• _Recorded information_:
____

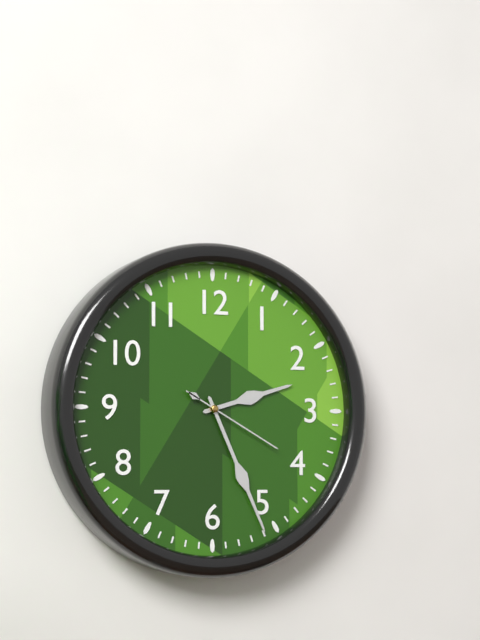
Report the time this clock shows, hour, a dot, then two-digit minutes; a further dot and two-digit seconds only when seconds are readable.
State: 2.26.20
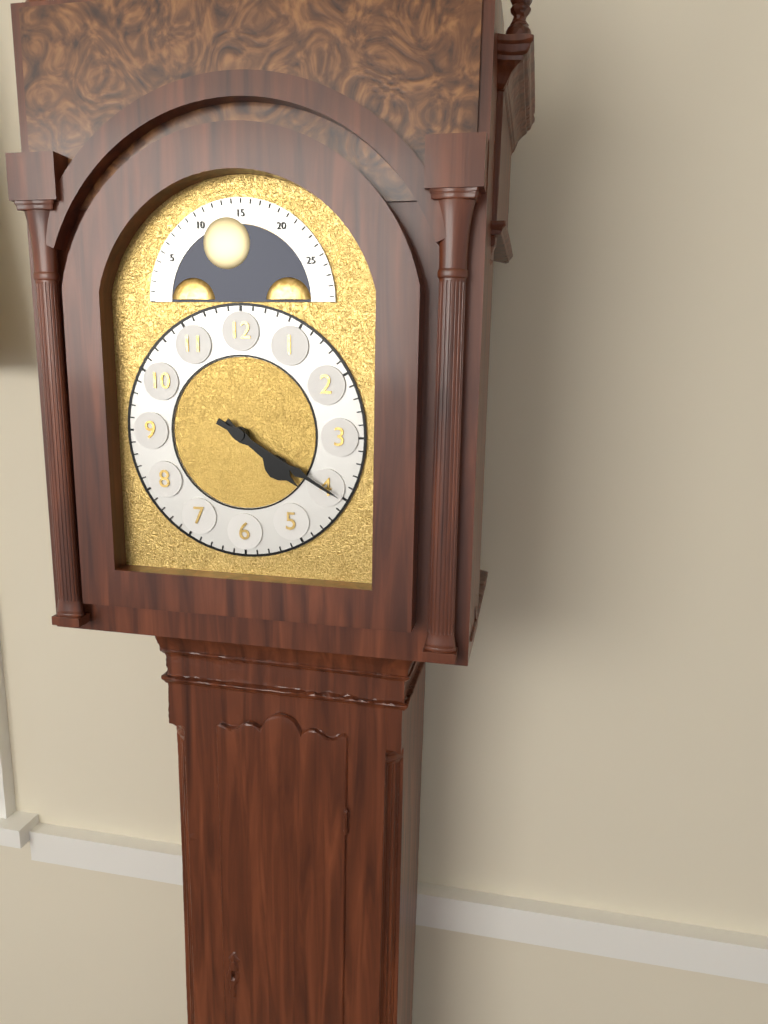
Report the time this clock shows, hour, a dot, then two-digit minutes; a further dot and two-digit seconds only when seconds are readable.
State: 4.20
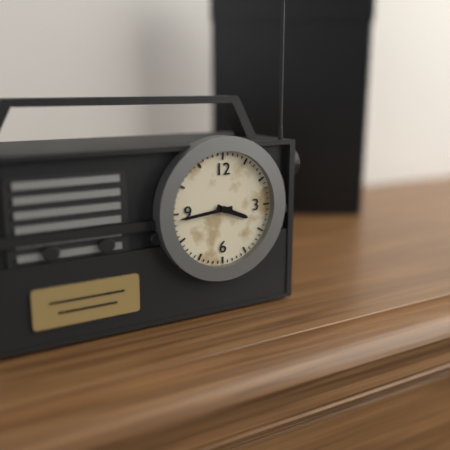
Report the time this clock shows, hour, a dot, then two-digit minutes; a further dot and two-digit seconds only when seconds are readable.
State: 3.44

____

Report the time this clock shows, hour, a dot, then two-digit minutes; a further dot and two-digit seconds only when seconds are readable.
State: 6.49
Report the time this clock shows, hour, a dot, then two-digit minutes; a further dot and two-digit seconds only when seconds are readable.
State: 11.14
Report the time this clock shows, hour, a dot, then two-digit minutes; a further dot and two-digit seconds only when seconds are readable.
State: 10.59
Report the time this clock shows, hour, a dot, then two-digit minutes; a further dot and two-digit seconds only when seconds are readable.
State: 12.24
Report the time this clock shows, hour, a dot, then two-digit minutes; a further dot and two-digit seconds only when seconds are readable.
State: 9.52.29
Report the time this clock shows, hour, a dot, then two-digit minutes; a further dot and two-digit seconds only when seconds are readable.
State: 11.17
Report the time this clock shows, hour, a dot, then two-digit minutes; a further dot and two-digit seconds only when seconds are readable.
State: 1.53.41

____

• _Work to be completed_: List each line of the data above that contains the word "State".

• _Reply_:
State: 2.26.20
State: 4.20
State: 3.44
State: 6.49
State: 11.14
State: 10.59
State: 12.24
State: 9.52.29
State: 11.17
State: 1.53.41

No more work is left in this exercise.